2019/04/13

考えるほどに悩ましい海外向けPRツールをどうつくるか(拓殖大)



海外からの留学生獲得は、以前からずっとある大学の大きな課題です。海外向けのPR活動には、現地でコツコツと大学の魅力を説明するというのがある一方、海外向けウェブサイトを作って情報発信をするというのもあります。今回、見つけた拓殖大学の海外向けウェブサイトは、情報が充実しており、かなり本腰をいれて制作した印象を受けました。

以下、大学プレスセンターより。

拓殖大学 創立120周年を目前に英語版ホームページがリニューアル 
拓殖大学は創立120周年となる2020年を目前に控え、英語版サイトを大幅にリニューアル。動画「TAKUSHOKU LIFE MOVIE」で留学生達の日常を紹介。(後略
拓殖大学英語版ウェブサイトは、英語版らしからぬ充実ぶりに目を見張る


拓殖大学が伝統色として使っているオレンジがビビットに効いたウェブサイトはデザインが洗練されているだけでなく、情報も充実しています。なかでも、「TAKUSHOKU LIFE MOVIE」という各国から来た留学生の生活を丁寧に描いた動画は、出来が非常に良いものでした。勝手の知らない留学先の国での生活は、誰しも不安があるはずです。自身がここに留学するとどういう毎日を送れるのかが具体的にイメージできる情報はとても貴重です。もしかしたら、実際に留学生にヒアリングなどをして、制作を決めたのかもしれませんね。内容やクオリティから、しっかりと意図を持たせて作っているように感じました。

実は私も仕事で、時折、海外向けのPRツールを作成することがあります。携わった仕事の多くは、日本語版のサイトやパンフレットをダイジェストにまとめ直して翻訳してしまう、というのがほとんどでした。これら仕事をしながら、ふつふつと感じるのは、日本人が欲しがる情報と、海外の留学希望者が欲しがる情報は、本当に一緒なのか、ということです。

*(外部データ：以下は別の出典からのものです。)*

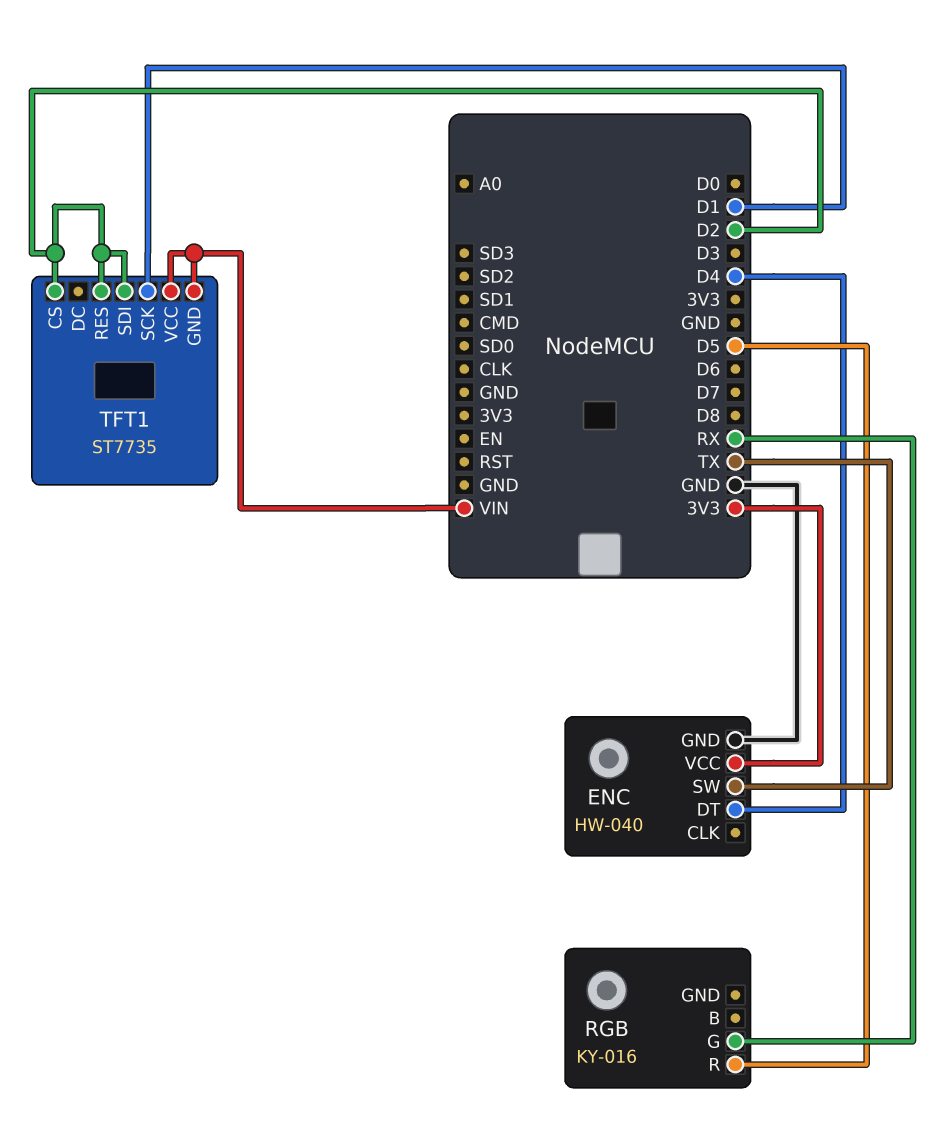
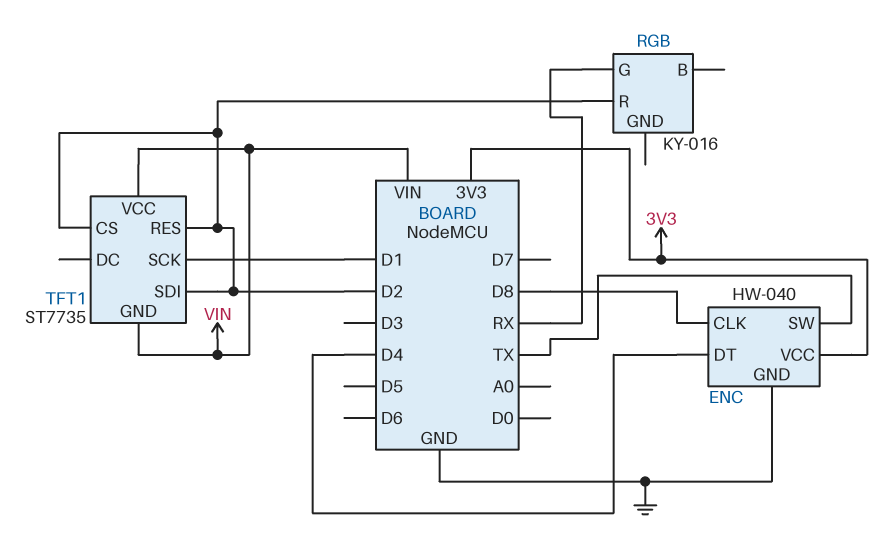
ENC pin CLK: none -> D8
RGB pin R: D5 -> D2

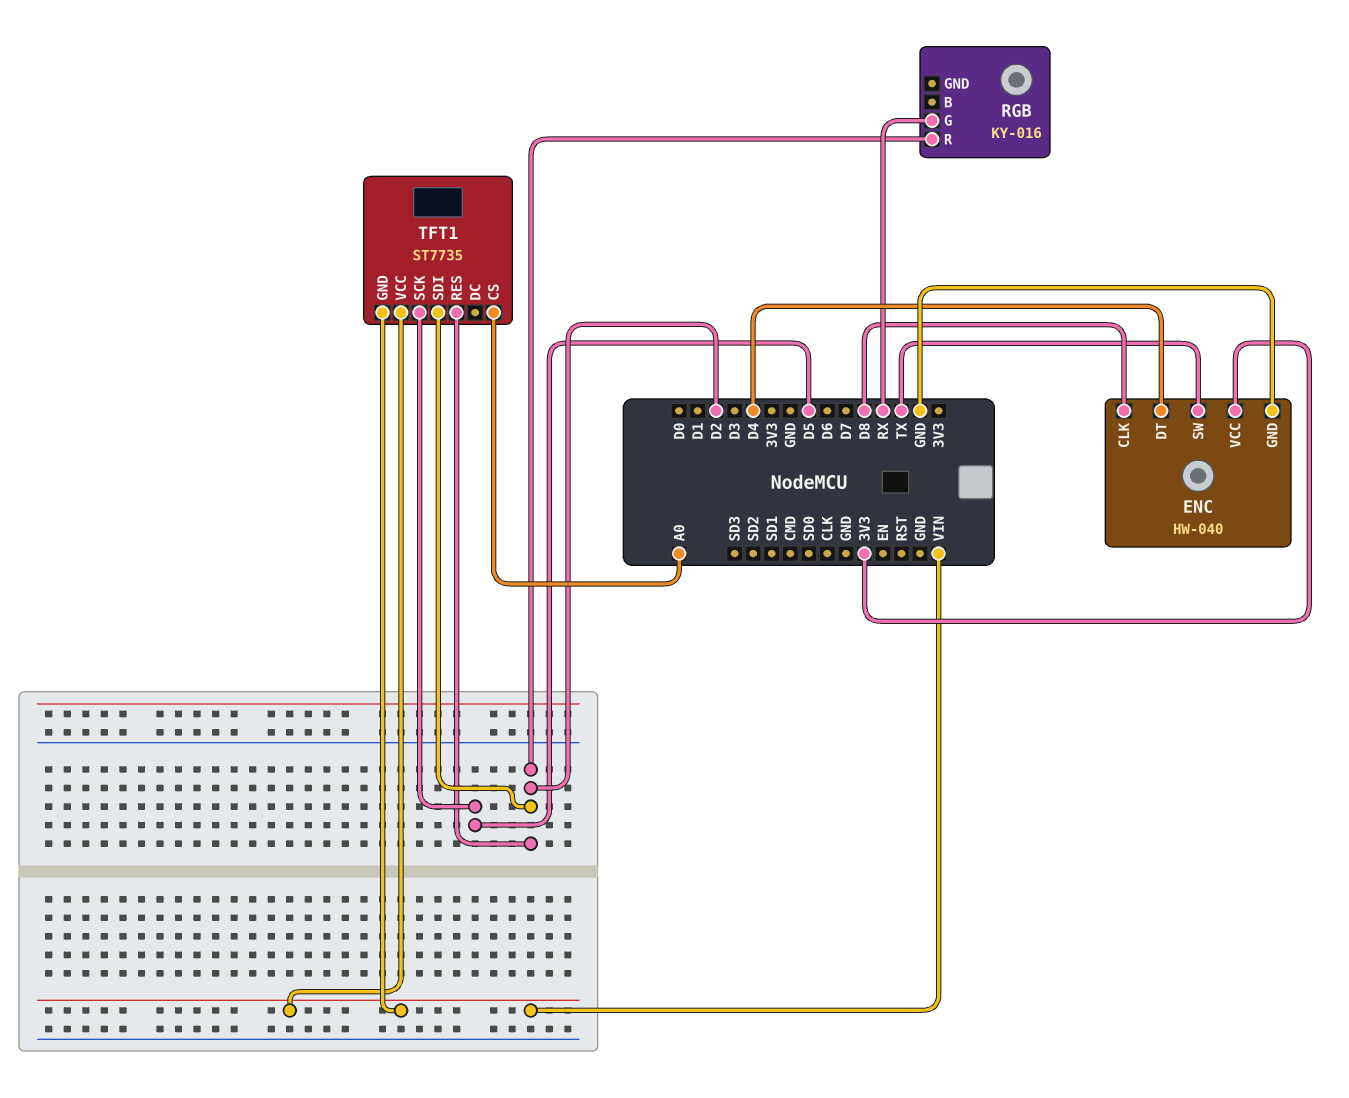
TFT1 pin CS: D2 -> A0
TFT1 pin SCK: D1 -> D5

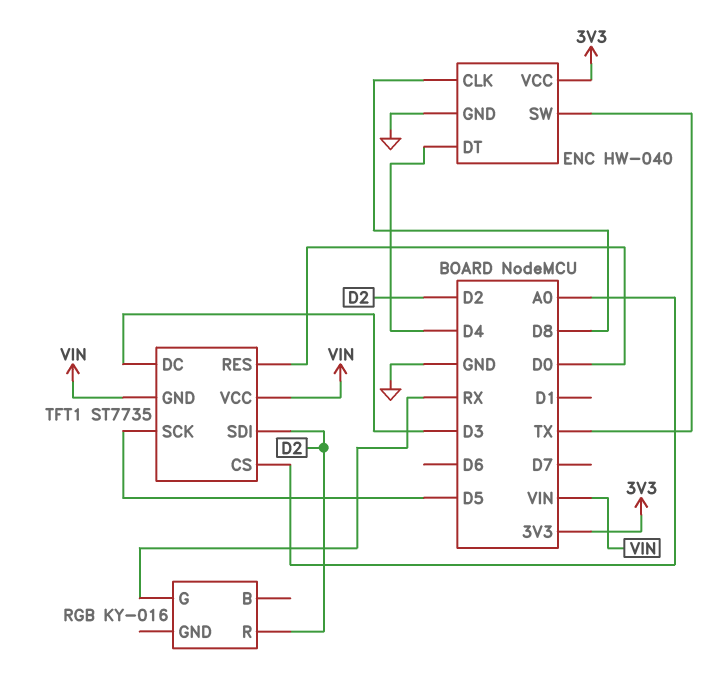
TFT1 pin DC: none -> D3
TFT1 pin RES: D2 -> D0

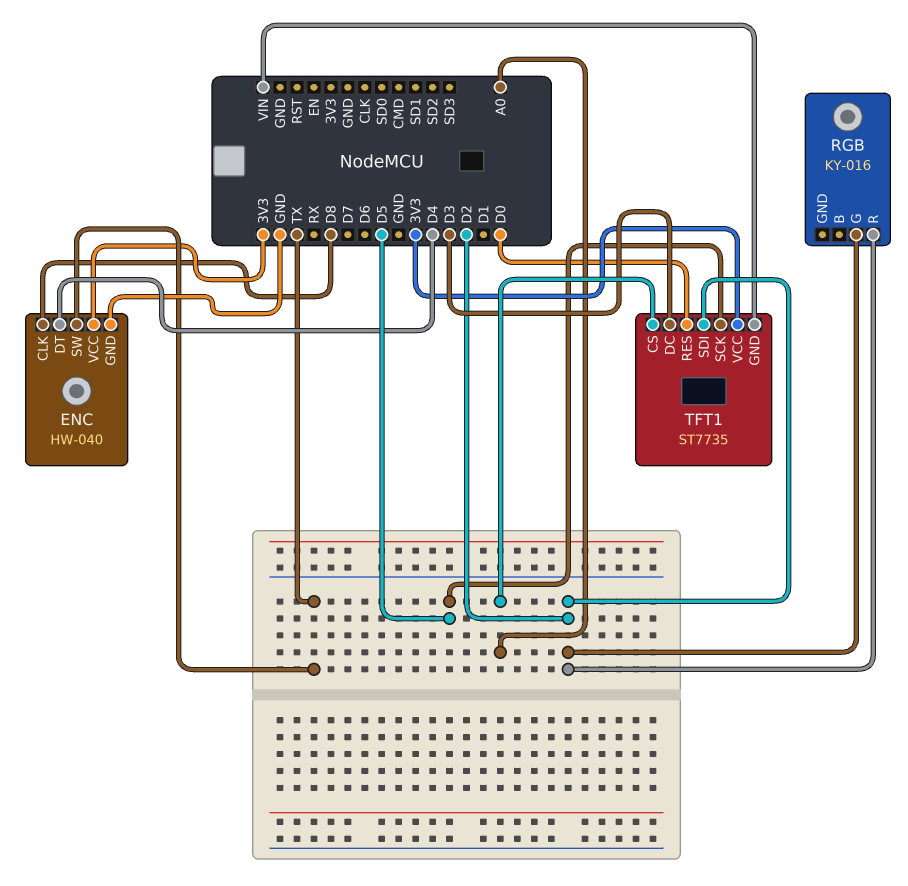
RGB pin G: RX -> D2
TFT1 pin VCC: VIN -> 3V3

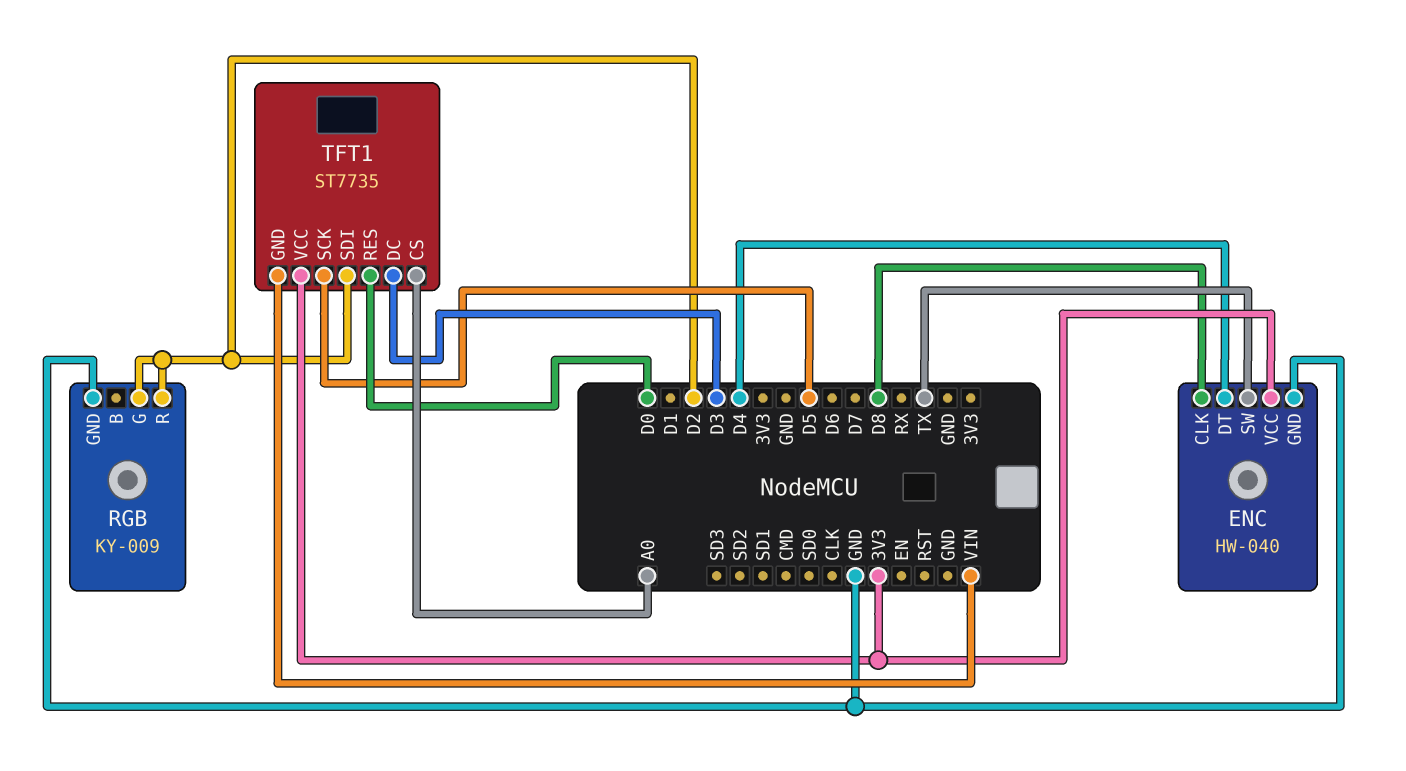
RGB: KY-016 -> KY-009
RGB pin GND: none -> GND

たとえば、学部学科紹介に設けられた取得可能な資格の紹介欄。日本人の受験生にとって、看護師や管理栄養士といった国家資格はとても意味があります。でも、海外の留学希望者にとって、どこまで意味があるのかがわかりません。また同様に、就職支援なんかも、日本人学生と留学生では、同じ文脈では語れないところがあるでしょう。私がこれまでに携わった仕事が、たまたまそうだっただけかもしれません。でも、留学生や海外に向けて情報発信する場合、既存のツールをベースにすると、どこか的を外れたものになる怖さがあるように感じています。

もう一つ悩ましいのが、言語です。伝える側として、細かいニュアンスまでコントロールでき、一番伝えやすいのは、もちろん日本語です。おそらくその次が英語で、そのあとに中国語、韓国語、さらにそのあとにインドネシア語やベトナム語などが続くのかな、という印象があります。

言語という意味では、留学希望者たちの母国語で伝えるのが一番なように思いがちです。でも、アジア圏の優秀な若者たちには、日本人より英語ができる人がとても多くいます。そうすると、あえてニュアンスの調整が効きにくい言語で表現するよりも、英語で伝えた方がいい場合だってある。それにコストの問題もあって、各言語版でツールを作るより、しっかりと作り込んだ英語版を作成した方が、結果的に効果が出るということだってありそうです。

一方で、来てもらいたい層が英語が堪能な層でない場合もあるし、留学生の保護者や関係者までレンジを広げて考えるなら、留学希望者の母国語で伝えた方が無難です。こういう微妙な判断が必要になるのに、いかんせん海外なので、それを感覚的につかむことが難しい。こういったこともまた、海外向けツール作成の悩ましいところのように思います。

何が正解なのかはわかりません。でも、というか、だからこそ、わからないからこそ、ちゃんと留学生の声を聞いて、ゼロベースでつくる。少なくともスタートは、そこなのだろうと思います。